Relatives of Oleg Nosov, a resident of the village of Gazyr in the Krasnodar Territory, informed the “Team Against Torture” about his beating at the police department. According to them, the security forces wanted the man to confess to stealing the metal.
As human rights activists write, on the night of February 3-4, 15 criminal investigation officers from Tikhoretsk, Krasnodar and the village of Vyselki, 30 kilometers from Gazyr, came to Nosov’s home. The victim was alone with two small children, three and five years old, while his wife was in the hospital with the youngest child.
The security forces took the Kuban man away at the Tikhoretsky district police station, leaving the children at home alone. The man learned from the police that he was suspected of stealing metal (clause “c” of Part 3 of Article 158 of the Criminal Code), the circumstances of which are unknown. Nosov did not admit guilt, after which, according to him, the police decided to extract testimony by force.

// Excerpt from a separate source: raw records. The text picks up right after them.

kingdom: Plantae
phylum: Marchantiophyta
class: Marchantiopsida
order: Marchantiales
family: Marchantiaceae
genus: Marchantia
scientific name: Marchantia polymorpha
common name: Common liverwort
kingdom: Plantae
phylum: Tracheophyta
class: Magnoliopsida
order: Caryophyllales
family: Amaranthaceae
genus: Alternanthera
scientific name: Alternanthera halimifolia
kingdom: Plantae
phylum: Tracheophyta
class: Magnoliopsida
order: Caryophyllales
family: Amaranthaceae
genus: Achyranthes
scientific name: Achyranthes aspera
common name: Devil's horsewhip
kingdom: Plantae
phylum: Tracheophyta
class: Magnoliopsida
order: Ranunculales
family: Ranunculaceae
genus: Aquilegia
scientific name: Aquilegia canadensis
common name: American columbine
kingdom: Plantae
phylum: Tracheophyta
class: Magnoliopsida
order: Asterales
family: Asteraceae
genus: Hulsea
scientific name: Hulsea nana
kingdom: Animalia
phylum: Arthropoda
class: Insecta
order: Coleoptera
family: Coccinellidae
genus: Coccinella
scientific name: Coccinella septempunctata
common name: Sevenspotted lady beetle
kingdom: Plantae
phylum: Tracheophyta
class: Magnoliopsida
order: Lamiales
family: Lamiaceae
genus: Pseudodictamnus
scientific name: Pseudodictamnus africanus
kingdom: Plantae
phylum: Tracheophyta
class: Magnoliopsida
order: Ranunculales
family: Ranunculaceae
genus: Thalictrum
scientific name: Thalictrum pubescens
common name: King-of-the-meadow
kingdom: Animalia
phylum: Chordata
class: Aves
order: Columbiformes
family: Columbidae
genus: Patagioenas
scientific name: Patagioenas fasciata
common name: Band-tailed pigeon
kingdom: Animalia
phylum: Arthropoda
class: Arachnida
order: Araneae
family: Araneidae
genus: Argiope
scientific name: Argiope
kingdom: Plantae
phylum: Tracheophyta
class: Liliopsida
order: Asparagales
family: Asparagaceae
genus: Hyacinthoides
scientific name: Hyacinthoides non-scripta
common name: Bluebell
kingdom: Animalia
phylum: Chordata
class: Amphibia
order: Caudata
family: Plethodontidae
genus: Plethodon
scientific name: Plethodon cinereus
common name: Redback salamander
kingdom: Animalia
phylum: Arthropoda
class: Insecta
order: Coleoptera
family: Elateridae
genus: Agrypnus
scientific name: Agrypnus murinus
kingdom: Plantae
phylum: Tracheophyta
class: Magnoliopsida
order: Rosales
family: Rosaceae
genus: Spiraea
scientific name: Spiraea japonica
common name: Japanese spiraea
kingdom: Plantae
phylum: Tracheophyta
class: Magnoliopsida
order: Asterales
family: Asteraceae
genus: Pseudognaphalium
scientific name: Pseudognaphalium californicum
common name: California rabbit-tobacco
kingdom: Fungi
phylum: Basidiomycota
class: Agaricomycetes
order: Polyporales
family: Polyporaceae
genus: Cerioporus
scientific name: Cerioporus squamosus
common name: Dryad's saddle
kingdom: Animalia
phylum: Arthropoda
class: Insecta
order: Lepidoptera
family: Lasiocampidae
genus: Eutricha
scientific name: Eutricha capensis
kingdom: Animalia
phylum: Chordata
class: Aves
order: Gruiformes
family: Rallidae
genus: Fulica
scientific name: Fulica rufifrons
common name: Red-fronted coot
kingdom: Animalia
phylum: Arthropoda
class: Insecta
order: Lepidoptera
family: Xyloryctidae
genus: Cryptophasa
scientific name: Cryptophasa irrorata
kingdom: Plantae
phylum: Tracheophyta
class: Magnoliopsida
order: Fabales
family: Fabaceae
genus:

“They took me out into the corridor and threw me on the floor. We tied our arms and legs with tape and pulled the crowbar between our arms and the back of our knees. In this position, they dragged me to the end of the corridor and hung me on a crowbar between the safe and the bench, I ended up upside down. It was very painful,” human rights activists report the man’s words.
After 20 minutes of torture, the Kuban man admitted to the theft. In the morning he was taken to the investigator, where the victim said that he had incriminated himself so that the police would stop torturing him. After this, the operatives, according to Nosov’s relatives, took him to another office, where one of them hit the man in the stomach with his fist, saying: “Don’t you understand anything?”
To stop the torture, the Kuban man cut his hand with a stationery knife, which he was able to quietly take from the investigator’s table during interrogation. Seeing this, the police continued to beat the man in the face, including kicking him, and, according to the victim’s relatives, broke his nose. The Team Against Torture does not have any documents documenting the beatings.
The security forces continued to beat the man in the police station shooting range, where he signed a confession to the theft. At the same time, according to human rights activists, a protocol was drawn up against Nosov for disobeying the police (19.3 of the Administrative Code), but they agreed to take him to the hospital. The man told doctors that he was injured “at home,” fearing that the security forces would continue to beat him.
On February 5, the Vyselkovsky District Court sentenced the Kuban citizen to two days of arrest under a protocol of disobedience to police officers. At trial, he admitted to “flashing his arms” and “using obscene language” when questioned at the police station.
Before the trial, the victim was able to see his wife, who photographed a large bruise around the man's left eye and several abrasions on his forehead and nose. In the morning, Nosov’s wife learned from a friend that her husband had been detained by the police. She immediately went home and discovered the dog was injured. Presumably, the police shot the animal with a pneumatic weapon while detaining the man.
As the “Team Against Torture” writes, Oleg Nosov is now in pre-trial detention center No. 1 in Krasnodar. Presumably, he was arrested by the Vyselkovsky District Court of the region, but there is no file on the man’s case on the institution’s website. When exactly the Kuban citizen was sent to the detention center is also unknown.
The “Team Against Torture” of “Mediazona” clarified that the appointed lawyer filed a statement about the torture of Nosov to the investigative department of the Investigative Committee for the Tikhoretsky district, but he was denied initiation of criminal proceedings against police officers. Human rights activists continue to demand that the investigation establish the circumstances of the detention and interrogation of the victim.